Die Huaorani Kultur geht Stück für Stück verloren. Schon durch den Kontakt mit der Außenwelt werden neue Bedürfnisse geschaffen, die zu Problemen führen. Zum Beispiel zu Unter- und Fehlernährung. Früher brauchten die Einheimischen keinen Thunfisch und keine Nudeln, weil sie Yuca und Bananen aus dem Wald aßen.
Jetzt brauchen sie Geld, um sich zu ernähren. Es ist eine Art Zwangsintegration in die Marktwirtschaft. Die Menschen werden daran gewöhnt, von den Ölgesellschaften abhängig zu sein. Wenn sie Jobs vergibt, zahlt die Petrolera 25 Dollar am Tag. Warum sollen sich die Leute um Alternativen bemühen.
Carlos, der Sohn des Kaziken, stand früher selbst auf dem Gehaltszettel der Company, hat Wege gelichtet, und Geologen den Weg gezeigt. Heute hilft er der Umweltbehörde. Im Gegensatz zu seinem Vater sieht er Chancen, Teile der Hauoranie-Kultur in die Moderne hinüberzuretten.

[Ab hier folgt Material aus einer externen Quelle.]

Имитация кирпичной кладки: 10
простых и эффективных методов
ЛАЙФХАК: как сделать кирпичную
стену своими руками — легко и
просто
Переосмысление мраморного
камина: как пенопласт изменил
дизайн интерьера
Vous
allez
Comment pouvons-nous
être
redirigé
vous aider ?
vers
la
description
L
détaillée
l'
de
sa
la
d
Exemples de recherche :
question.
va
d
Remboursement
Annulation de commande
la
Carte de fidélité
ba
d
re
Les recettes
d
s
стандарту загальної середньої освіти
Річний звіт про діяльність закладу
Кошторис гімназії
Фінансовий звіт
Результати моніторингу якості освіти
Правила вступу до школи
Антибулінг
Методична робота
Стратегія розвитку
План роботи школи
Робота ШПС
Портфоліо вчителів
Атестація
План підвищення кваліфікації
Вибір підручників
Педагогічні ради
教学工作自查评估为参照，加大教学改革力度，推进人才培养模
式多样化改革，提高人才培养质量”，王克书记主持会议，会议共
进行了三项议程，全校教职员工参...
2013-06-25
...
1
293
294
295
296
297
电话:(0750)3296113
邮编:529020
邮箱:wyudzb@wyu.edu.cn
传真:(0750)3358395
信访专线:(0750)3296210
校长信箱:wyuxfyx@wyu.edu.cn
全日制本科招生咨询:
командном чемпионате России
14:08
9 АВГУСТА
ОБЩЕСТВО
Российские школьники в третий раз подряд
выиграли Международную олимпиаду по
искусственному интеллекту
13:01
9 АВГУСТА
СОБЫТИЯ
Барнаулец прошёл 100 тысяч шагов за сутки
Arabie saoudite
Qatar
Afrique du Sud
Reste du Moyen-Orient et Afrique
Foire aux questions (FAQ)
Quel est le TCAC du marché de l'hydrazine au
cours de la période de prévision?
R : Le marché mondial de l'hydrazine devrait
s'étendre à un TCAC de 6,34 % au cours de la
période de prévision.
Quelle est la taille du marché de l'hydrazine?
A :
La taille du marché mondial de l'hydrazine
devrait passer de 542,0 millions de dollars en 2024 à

"Woanders auf der Welt gibt es doch auch Projekte, wo Menschen von der Regierung oder der internationalen Gemeinschaft dafür bezahlt werden, dass sie die Landschaft und den Lebensraum der Tiere schützen. Wir haben auf vielen Versammlungen über die Yasuni-Initiative diskutiert. Wir könnten neue Einkommensquellen erschließen, den Tourismus ausbauen. Aber dafür muss das Öl im Boden bleiben."